# Trailer Bearing Grease...how often...



## MariettaMike (Jun 14, 2012)

I change mine twice a year and I wet launch/load in saltwater over 70 times/year . Been using automotive grease rated for disc brakes to get higher temperature ratings. This stuff.

http://www.autozone.com/greases-and-gear-oil/lubricant-grease/valvoline-14-1-oz-399-728-g-gm-chrysler-european-and-japanese-vehicles-multipurpose-grease-tube/54182_0_0/

NO marine grease. Marine grease has parrafin (wax) in it that just leaks out when it gets warm while making long trips on hot summer days.


----------



## devrep (Feb 22, 2009)

jeez once a month is overkill when submerging the bearings let alone dry launching. I have 2 skiffs, one is too big to dry launch, I jack up the wheels about every 2 to 3 months and spin them. If they feel good I leave them alone.


----------



## RunningOnEmpty (Jun 20, 2015)

I just checked mine today and the manufacture forgot to add grease after installing the bearing buddies.


----------



## MariettaMike (Jun 14, 2012)

> I just checked mine today and the manufacture forgot to add grease after installing the bearing buddies.
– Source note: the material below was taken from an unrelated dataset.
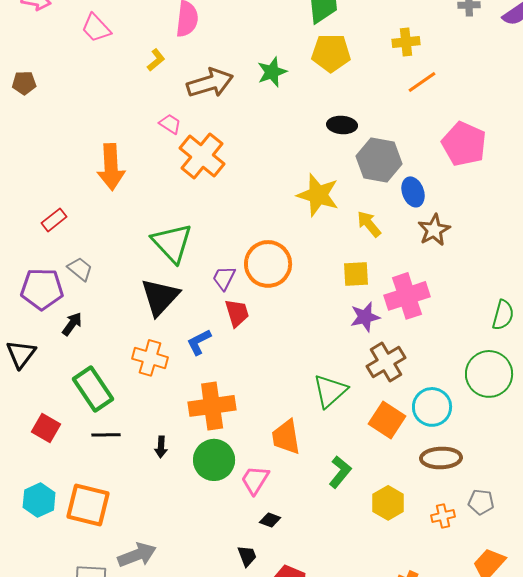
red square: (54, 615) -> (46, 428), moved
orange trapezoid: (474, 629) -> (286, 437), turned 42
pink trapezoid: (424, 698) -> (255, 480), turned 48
Are you sure the Bearing Buddy isn't pushing the grease out? (That's why I prefer Super Lube)


----------



## Guest (Aug 2, 2015)

I can dry launch one trailer but must wet launch another. I'm pretty anal about checking bearings every trip or so, unless I've only done short runs. You'd be surprised how much water can find it's way into the wet launch trailer. I just keep pumping until the grease coming out appears moisture free. I didn't know about the wax in marine grease, I'll have to try Marietta's suggestion.


----------



## devrep (Feb 22, 2009)

http://www.microskiff.com/cgi-bin/yabb2/YaBB.pl?num=1434558928


----------



## RunningOnEmpty (Jun 20, 2015)

> > I just checked mine today and the manufacture forgot to add grease after installing the bearing buddies.
> 
> 
> 
> Are you sure the Bearing Buddy isn't pushing the grease out? (That's why I prefer Super Lube)
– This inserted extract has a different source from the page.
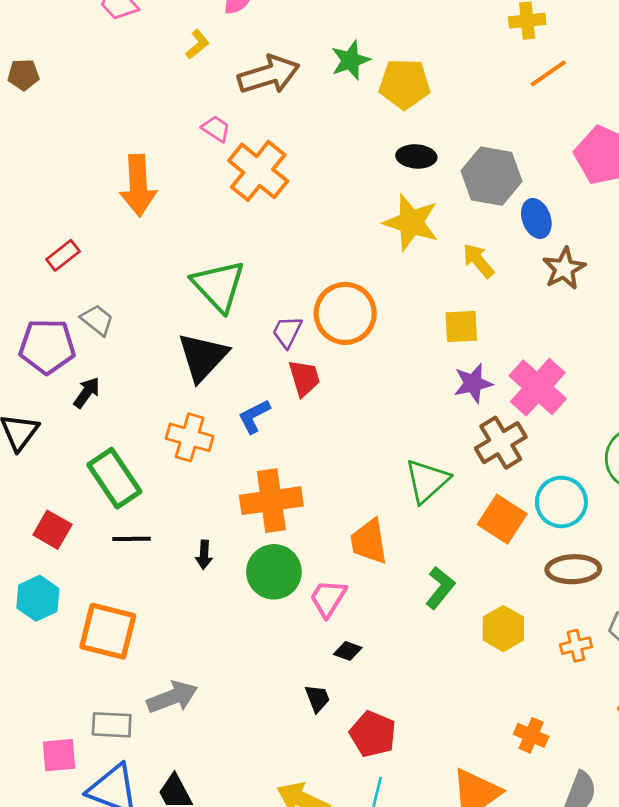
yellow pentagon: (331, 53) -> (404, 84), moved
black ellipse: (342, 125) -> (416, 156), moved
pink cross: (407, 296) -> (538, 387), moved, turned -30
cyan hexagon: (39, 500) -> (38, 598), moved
The seals looked clean. Really it's my own fault for not checking when I bought it new. The wheels are still tight so I'm assuming that I caught it in time.


----------



## CurtisWright (May 9, 2012)

A few pumps before a long road trip and again on the way home. 

a few pumps a monthish going to my local ramps and wet launching.


----------